Having languished in the streaming content mines for far too long—an effort he’s no doubt suited to given his penchant for coming in on-schedule and under-budget—it’s revelatory to see Soderbergh’s mastery of classical filmmaking techniques on the big screen again. There are the showy flashes—the opening shot is a lens flare–laden long take clearly nodding to Goodfellas, and there’s no shortage of slick rack focuses and split diopter shots—but the real pleasure is seeing a director use the placement of the camera and the actors within the frame to enhance the storytelling.

A useful example is a psych appointment between Blanchett and Harris. What initially appears to be textbook shot–reverse shot has much more going on beneath the surface. The view of London from the office’s windows begins almost totally blown out. But as the conversation develops, the exterior becomes clearer, reflecting the shift in both characters' perspective as the scope of their talk expands from a simple check-in into something with greater implications. And after each verbal volley in the repartee between them, the camera gets closer and more level to the actor’s faces, indicating their seeing one another with greater clarity.

The film's biggest flaws are all downstream of its MacGuffin, a nuclear meltdown-inducing piece of malware known as Severus. The idea is that the fallout—political and otherwise—from the deadly nuclear incident it would precipitate would be a sure-fire trigger of regime change.
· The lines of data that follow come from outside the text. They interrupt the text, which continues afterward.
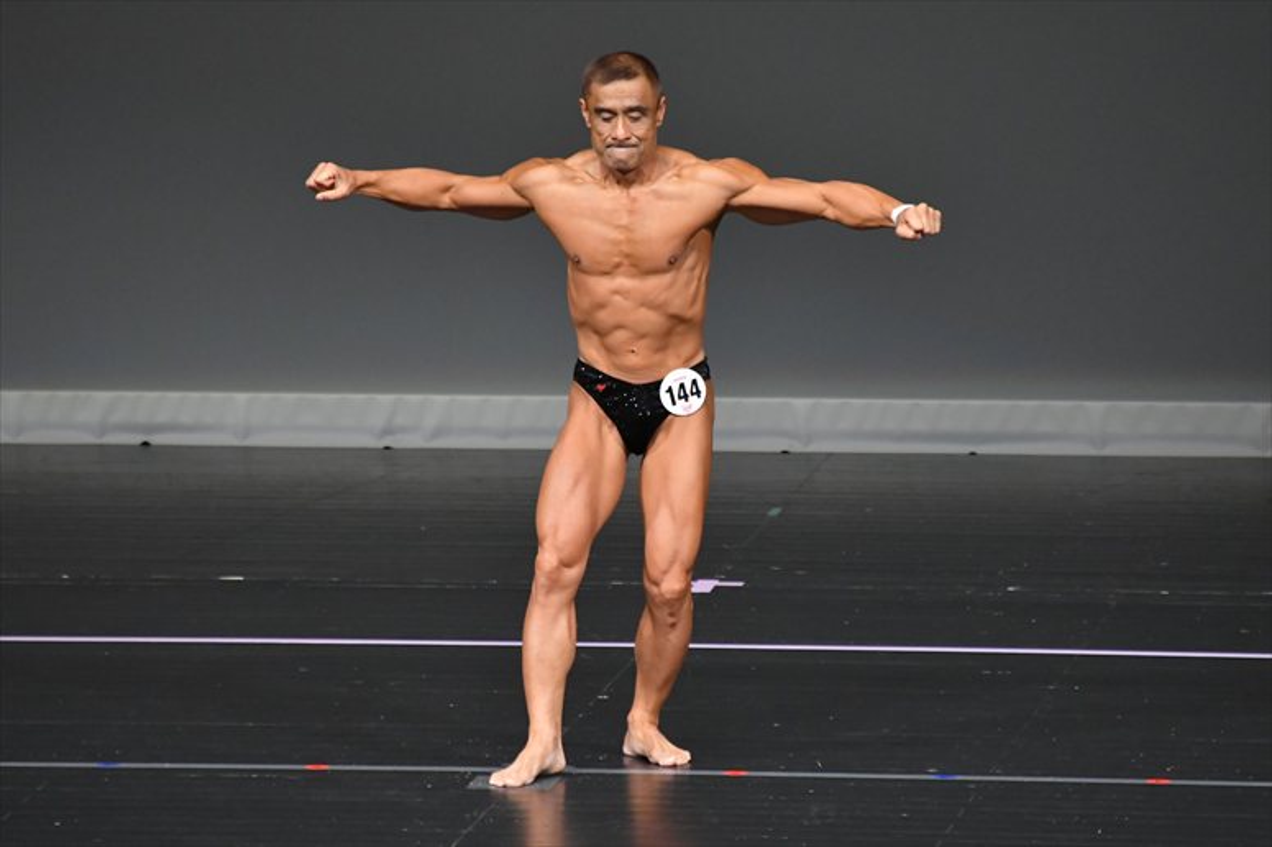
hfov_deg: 4.6
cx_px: 636
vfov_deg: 3.1
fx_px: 15892
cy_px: 424
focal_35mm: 450
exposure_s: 1/400
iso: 4000
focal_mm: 300
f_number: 5.6
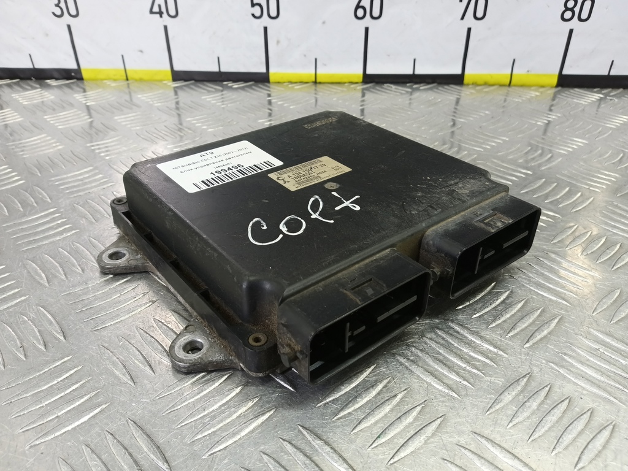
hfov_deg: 73.9
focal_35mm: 23
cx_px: 314
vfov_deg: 58.9
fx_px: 417
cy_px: 236
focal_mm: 4.11
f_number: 1.6
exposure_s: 1/50
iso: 184
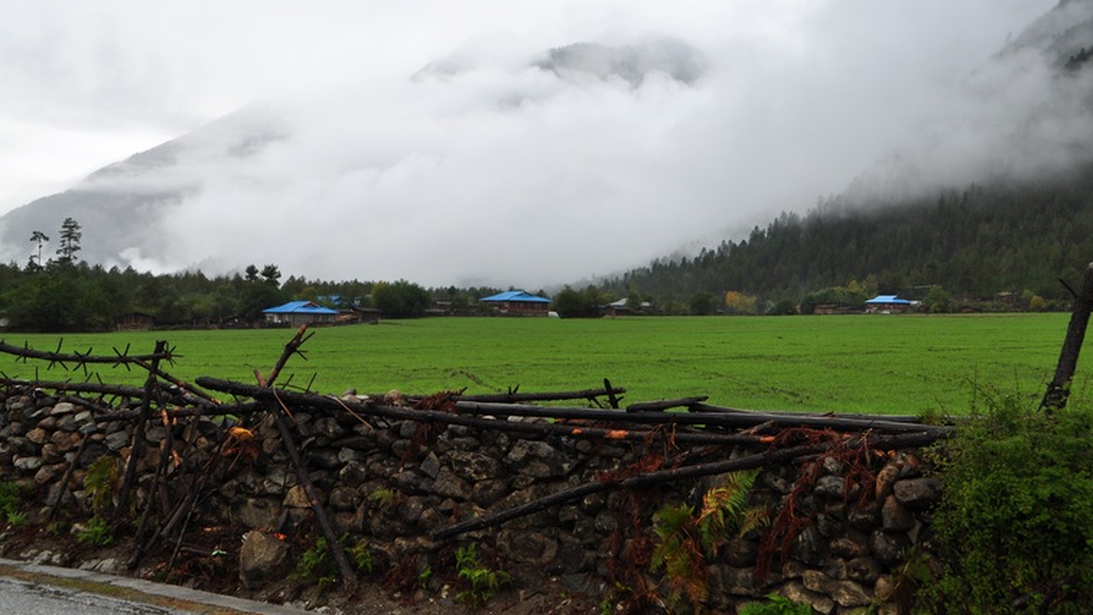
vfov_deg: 28.0
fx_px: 1233
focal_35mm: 43
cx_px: 547
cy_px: 258
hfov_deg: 47.8
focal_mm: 27
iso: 200
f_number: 7.1
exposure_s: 1/60
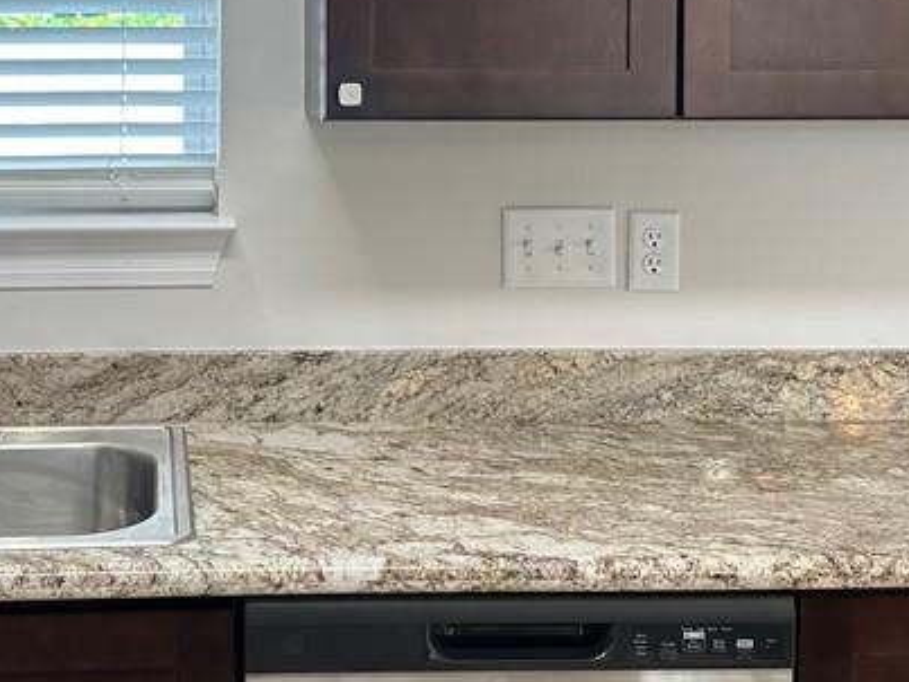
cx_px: 228
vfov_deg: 23.6
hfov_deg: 31.1
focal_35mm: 61
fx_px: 1601
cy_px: 111
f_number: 1.78
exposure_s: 1/120
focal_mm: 6.86
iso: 64
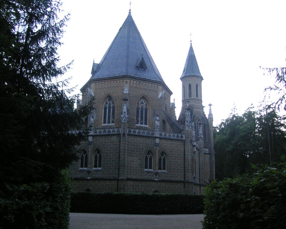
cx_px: 142
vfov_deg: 38.2
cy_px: 114
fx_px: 330
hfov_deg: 46.8
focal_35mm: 39
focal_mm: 6.1
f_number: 2.8
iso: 100
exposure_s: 1/20
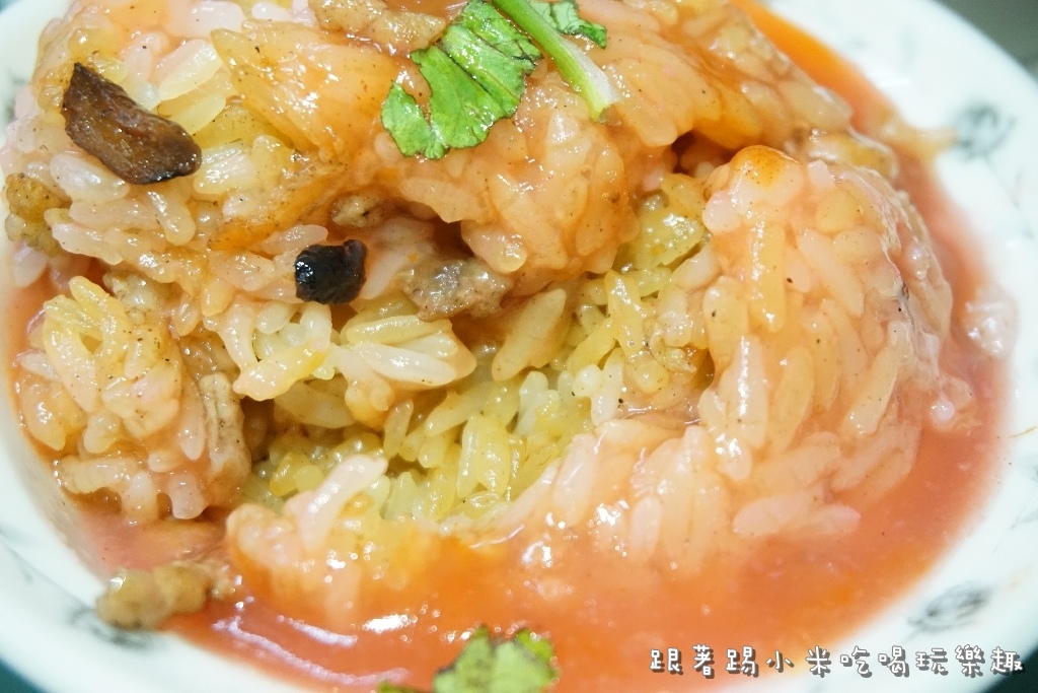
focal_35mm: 56
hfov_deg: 35.9
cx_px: 519
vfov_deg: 24.4
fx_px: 1600
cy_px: 346
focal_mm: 37
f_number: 5.6
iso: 3200
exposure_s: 1/60
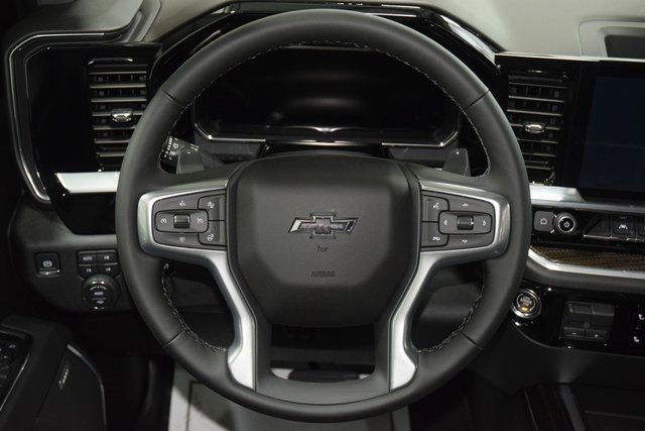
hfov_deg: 42.3
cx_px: 322
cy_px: 216
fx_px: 833
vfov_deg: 29.0
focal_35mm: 46
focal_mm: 31
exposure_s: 1/50
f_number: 4
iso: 2500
Brosnan’s Steiglitz repeatedly calls it “a damn good idea” and Page’s character shouts “it would have ended the fucking the war!” This strains credulity on multiple fronts: One, I don’t have a security clearance, but I seriously doubt a power station meltdown would cause any such stir, and two, it’s laughable that any European intelligence service wouldn’t gleefully smash a button to end the war in Ukraine overnight without a second thought, 20,000 casualties or not. It’s forgivable—thrillers need MacGuffins after all—but because it tries to raise the stakes by tying them to a brutal, ongoing conflict, it ends up having the opposite of the intended heightening effect. A good idea it is not.

But hardly any plot issues could disqualify a film so lively and replete with fresh twists on familiar material. The climactic confrontation, which sees the players return to the dinner table that set the plot in motion, feels more like something out of a Thin Man movie than a Le Carré novel, but it works perfectly. And while Fassbender and Blanchett are the film’s backbone, the ensemble do their fair share of heavy lifting. Burke (possibly the best cad working today) and Abela as a fiery, streetwise young analyst are the clear standouts, but there’s plenty of fun in seeing Brosnan and Harris play with their Bond personae too. Ultimately though, the joy of Black Bag is watching a director revel in the kind of story with which he launched a career with all the hard-won mastery of technique which only comes four decades into one.